Sur le terrain, plusieurs faits semblent renforcer la position iranienne. Glyn Davies, l’ambassadeur des États-Unis auprès de l’Agence internationale de l’énergie atomique (AIEA), vient de déclarer que l’Iran disposerait bientôt, si ce n’est déjà le cas, de suffisamment d’uranium peu enrichi pour fabriquer, après enrichissement, une arme nucléaire. Au pire, la République islamique pourrait produire la matière fissile nécessaire d’ici à six mois, selon David Albright. Mais les responsables américains évaluent ce délai entre un et deux ans.

Selon les observateurs, une attaque aérienne contre les sites nucléaires iraniens serait au mieux sans effet, au pire contre-productive, surtout si, comme cela semble être le cas, l’Iran dispose d’installations souterraines secrètes. Une analyse que l’administration américaine a faite sienne, au point de mettre en garde Israël à plusieurs reprises contre toute opération militaire.

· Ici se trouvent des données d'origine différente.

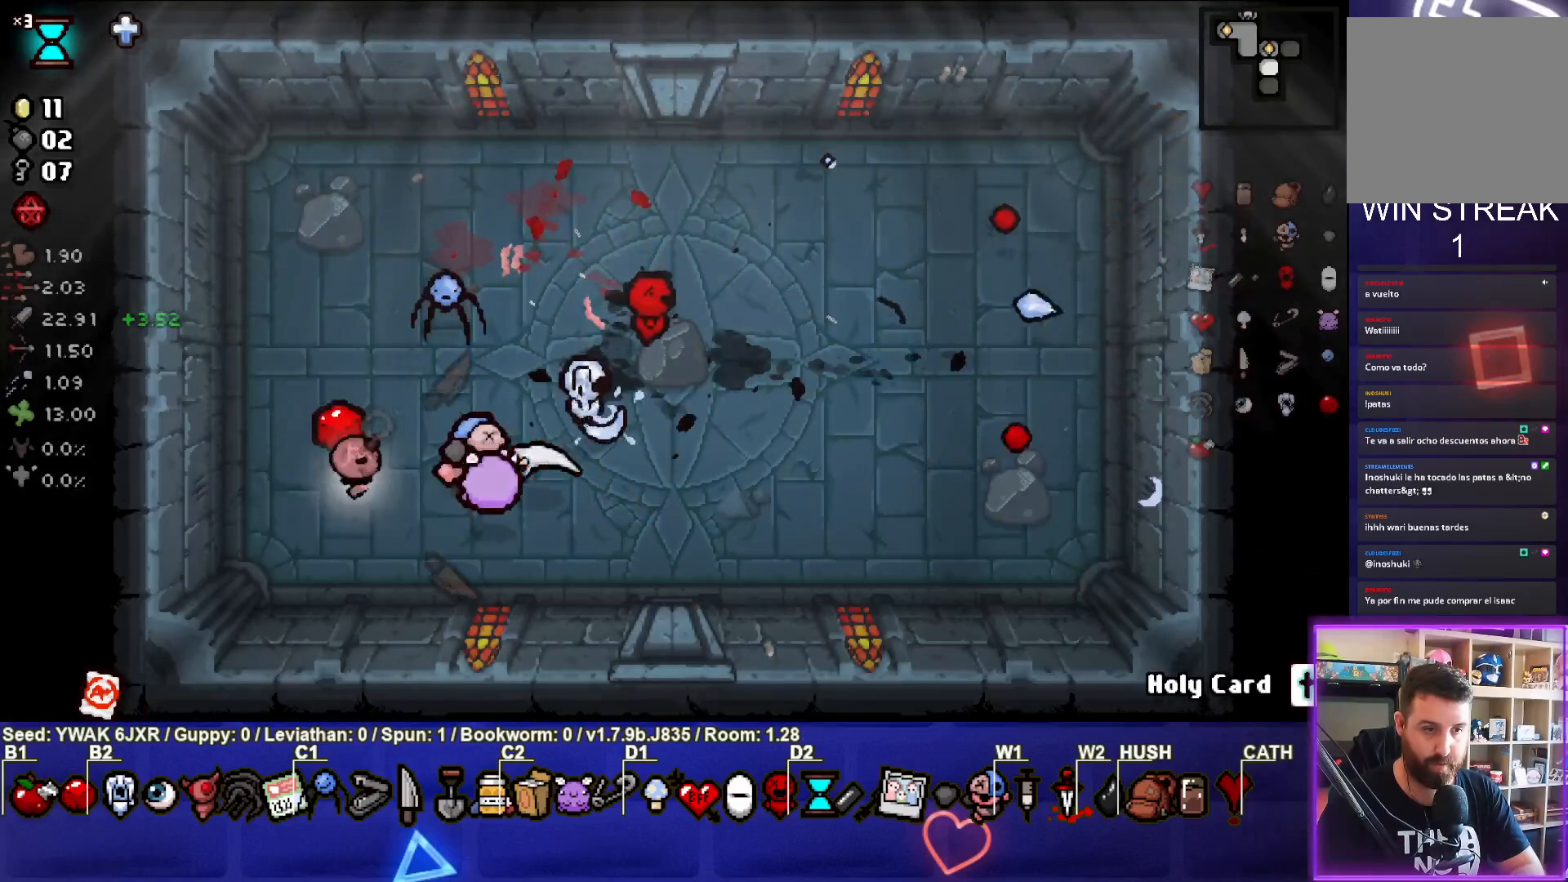
{"buttons": [], "left_stick": "right", "right_stick": "center", "events": [[50, "left_stick", "up-left"], [150, "left_stick", "up"], [267, "left_stick", "up-right"], [417, "left_stick", "right"]]}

« Mon sentiment est qu’il sera impossible de trouver une solution qui n’impliquerait pas un certain degré d’enrichissement sur le sol iranien », estime Mark Fitzpatrick, de l’Institut international des études stratégiques (IISS), à Londres. En retour, Téhéran devra accepter des inspections plus poussées de l’AIEA. Certains responsables de l’administration américaine avaient envisagé un tel compromis dans le cadre d’un accord final. Mais la crise postélectorale en Iran et la radicalisation du régime ont rendu un tel accord politiquement plus coûteux pour Obama. Des diplomates américains et européens estiment que l’arrêt de l’enrichissement de l’uranium est le seul moyen d’empêcher l’Iran d’acquérir la bombe. La crise postélectorale a également compromis la politique d’ouverture amorcée par l’administration Obama à l’égard de Téhéran pour apaiser sa paranoïa. Les images de la répression des manifestations ont accentué la pression sur Obama, sommé de condamner l’Iran – ce qu’il fera par la suite – et de tempérer sa politique de la main tendue. « L’élection iranienne a singulièrement compliqué la situation et dressé des obstacles quasi insurmontables, analyse Ray Takeyh, ancien conseiller au département d’État chargé de l’Iran. Une partie de la classe politique iranienne semble peu encline au compromis et privilégie une attitude de défiance. » Des enjeux intérieurs, dont sa bataille pour la réforme du système de santé n’est pas le moindre, ont également limité la marge de manœuvre d’Obama.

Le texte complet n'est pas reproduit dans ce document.